• Brief
Transcribe exactly the line that contains "Limassol, Cyprus" and every line after it through the end of the records, with nothing else.

Collected data
_ _ _

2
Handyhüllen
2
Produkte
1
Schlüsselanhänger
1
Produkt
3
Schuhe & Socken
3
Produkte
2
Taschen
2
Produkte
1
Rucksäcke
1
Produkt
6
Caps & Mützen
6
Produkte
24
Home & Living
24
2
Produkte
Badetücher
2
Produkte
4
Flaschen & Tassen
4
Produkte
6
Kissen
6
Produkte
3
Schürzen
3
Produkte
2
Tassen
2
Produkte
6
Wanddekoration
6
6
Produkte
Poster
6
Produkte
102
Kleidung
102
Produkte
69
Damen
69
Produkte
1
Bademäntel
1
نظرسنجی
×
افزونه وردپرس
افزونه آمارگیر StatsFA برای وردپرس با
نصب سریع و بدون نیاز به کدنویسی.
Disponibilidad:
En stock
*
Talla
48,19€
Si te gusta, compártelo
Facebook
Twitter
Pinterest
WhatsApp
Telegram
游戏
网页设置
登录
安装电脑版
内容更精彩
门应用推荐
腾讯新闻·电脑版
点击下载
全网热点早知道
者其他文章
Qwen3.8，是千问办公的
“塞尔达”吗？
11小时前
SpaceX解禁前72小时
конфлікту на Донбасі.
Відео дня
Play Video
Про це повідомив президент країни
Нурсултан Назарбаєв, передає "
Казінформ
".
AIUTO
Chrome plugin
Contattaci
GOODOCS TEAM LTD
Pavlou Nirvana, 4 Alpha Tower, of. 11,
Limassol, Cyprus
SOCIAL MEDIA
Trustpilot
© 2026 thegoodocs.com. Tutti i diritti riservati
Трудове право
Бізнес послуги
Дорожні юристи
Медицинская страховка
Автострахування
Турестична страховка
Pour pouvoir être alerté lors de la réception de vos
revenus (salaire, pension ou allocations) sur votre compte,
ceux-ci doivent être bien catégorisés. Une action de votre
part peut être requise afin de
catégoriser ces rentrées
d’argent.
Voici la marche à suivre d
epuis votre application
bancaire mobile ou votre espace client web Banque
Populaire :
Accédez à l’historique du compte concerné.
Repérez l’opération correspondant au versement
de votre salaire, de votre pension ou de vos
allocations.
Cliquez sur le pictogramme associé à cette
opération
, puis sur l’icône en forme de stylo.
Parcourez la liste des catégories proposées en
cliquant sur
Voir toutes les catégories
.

_ _ _

• Problem solution
Limassol, Cyprus
SOCIAL MEDIA
Trustpilot
© 2026 thegoodocs.com. Tutti i diritti riservati
Трудове право
Бізнес послуги
Дорожні юристи
Медицинская страховка
Автострахування
Турестична страховка
Pour pouvoir être alerté lors de la réception de vos
revenus (salaire, pension ou allocations) sur votre compte,
ceux-ci doivent être bien catégorisés. Une action de votre
part peut être requise afin de
catégoriser ces rentrées
d’argent.
Voici la marche à suivre d
epuis votre application
bancaire mobile ou votre espace client web Banque
Populaire :
Accédez à l’historique du compte concerné.
Repérez l’opération correspondant au versement
de votre salaire, de votre pension ou de vos
allocations.
Cliquez sur le pictogramme associé à cette
opération
, puis sur l’icône en forme de stylo.
Parcourez la liste des catégories proposées en
cliquant sur
Voir toutes les catégories
.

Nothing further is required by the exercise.